Proposition 15 : Favoriser la création par les collectivités territoriales de guichets uniques, points d'entrée des professionnels de santé ainsi que des étudiants et instruments de l'attractivité médicale des territoires.
Ces guichets uniques pourraient être un moyen de promouvoir et augmenter le nombre de bénéficiaires des contrats d'engagement de service public (CESP), principale mesure à destination des étudiants en médecine encore en formation, qui ne rencontre qu'un succès modeste. Créé par la loi « Hôpital, patients, santé, territoires » (HPST) du 21 juillet 2009 et réformé par décret en 2020 25 ( * ) , le contrat d'engagement de service public permet le versement d'une allocation mensuelle de 1 200 € brut à partir du 2 e ou du 3 e cycle des études de médecine ou d'odontologie, en échange de laquelle les bénéficiaires s'engagent, pendant un nombre d'années égal à celui durant lequel ils auront perçu l'allocation et pour 2 ans minimum - à choisir une spécialité moins représentée ou à s'installer dans une zone où la continuité des soins est menacée.
Une montée en puissance des contrats de début d'exercice est également souhaitable, à laquelle les guichets uniques pourraient contribuer par des actions de promotion. La mission d'information estime que ce levier incitatif est un bon moyen d'accroître l'incitation à l'installation dans les zones sous-denses.
Le contrat de début d'exercice (CDE)
Le contrat de début d'exercice (CDE) s'adresse à l'ensemble des médecins généralistes et spécialistes, exerçant depuis moins d'un an, qu'ils soient installés ou remplaçants. Par ses mesures incitatives, il facilite leur installation dans les territoires où la démographie médicale est la plus fragile.
Il résulte de la fusion depuis la fin d'année 2020 des 4 contrats « État » dans un dispositif unique, avec des conditions d'accès identiques : le contrat de praticien territorial de médecine ambulatoire (PTMA), de médecine générale (PTMG), de remplacement (PTMR) et de praticien isolé à activité saisonnière (PIAS). Il vise à sécuriser les débuts d'exercice, notamment grâce à une garantie de revenus la première année du contrat, afin de permettre aux jeunes de s'installer dans des conditions optimales et de se constituer leur patientèle.
Le CDE garantit un revenu dont le montant est calculé en fonction des honoraires perçus et du plafond d'aide mensuel (ou trimestriel pour les remplaçants) pendant la 1 ère année d'exercice.
Source : ameli.fr.
Le CDE apporte également aux médecins signataires d'autres avantages :
- un droit aux congés maladie, équivalent à environ 70 € par jour à partir du 8 e jour d'absence, auquel s'ajoute une aide en cas de congés maternité/paternité/adoption aux médecins remplaçants, équivalent à environ 100 € par jour ;
- un accompagnement à la gestion entrepreneuriale et administrative du cabinet.
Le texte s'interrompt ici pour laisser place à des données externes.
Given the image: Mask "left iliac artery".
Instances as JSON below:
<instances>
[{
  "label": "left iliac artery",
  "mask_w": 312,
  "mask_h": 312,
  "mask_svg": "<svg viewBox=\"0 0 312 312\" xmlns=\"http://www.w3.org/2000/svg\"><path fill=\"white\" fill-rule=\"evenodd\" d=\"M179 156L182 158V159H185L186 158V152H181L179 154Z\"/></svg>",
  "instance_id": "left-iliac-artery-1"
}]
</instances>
Pour la mission d'information, l'aménagement du territoire est une composante essentielle de l'attractivité médicale d'un territoire : les efforts entrepris par les collectivités territoriales pour améliorer la qualité et le cadre de vie, en favorisant notamment le développement commercial, l'implantation de services publics et l'existence de débouchés professionnels, concourent à l'installation des professionnels de santé. Les territoires actuellement les mieux dotés sont ceux qui bénéficient d'un fort pouvoir attractif par leur cadre de vie et leur offre de services primaires et de loisirs.
* 24 Soutenir le commerce en milieu rural : 43 mesures déclinées en 10 axes , rapport d'information n° 577 (2021-2022) de Bruno Belin et Serge Babary, fait au nom de la commission de l'aménagement du territoire et du développement durable et de la commission des affaires économiques - 16 mars 2022.
* 25 Décret n° 2020-268 du 17 mars 2020 relatif au contrat d'engagement de service public prévu à l'article L. 632-6 du code de l'éducation.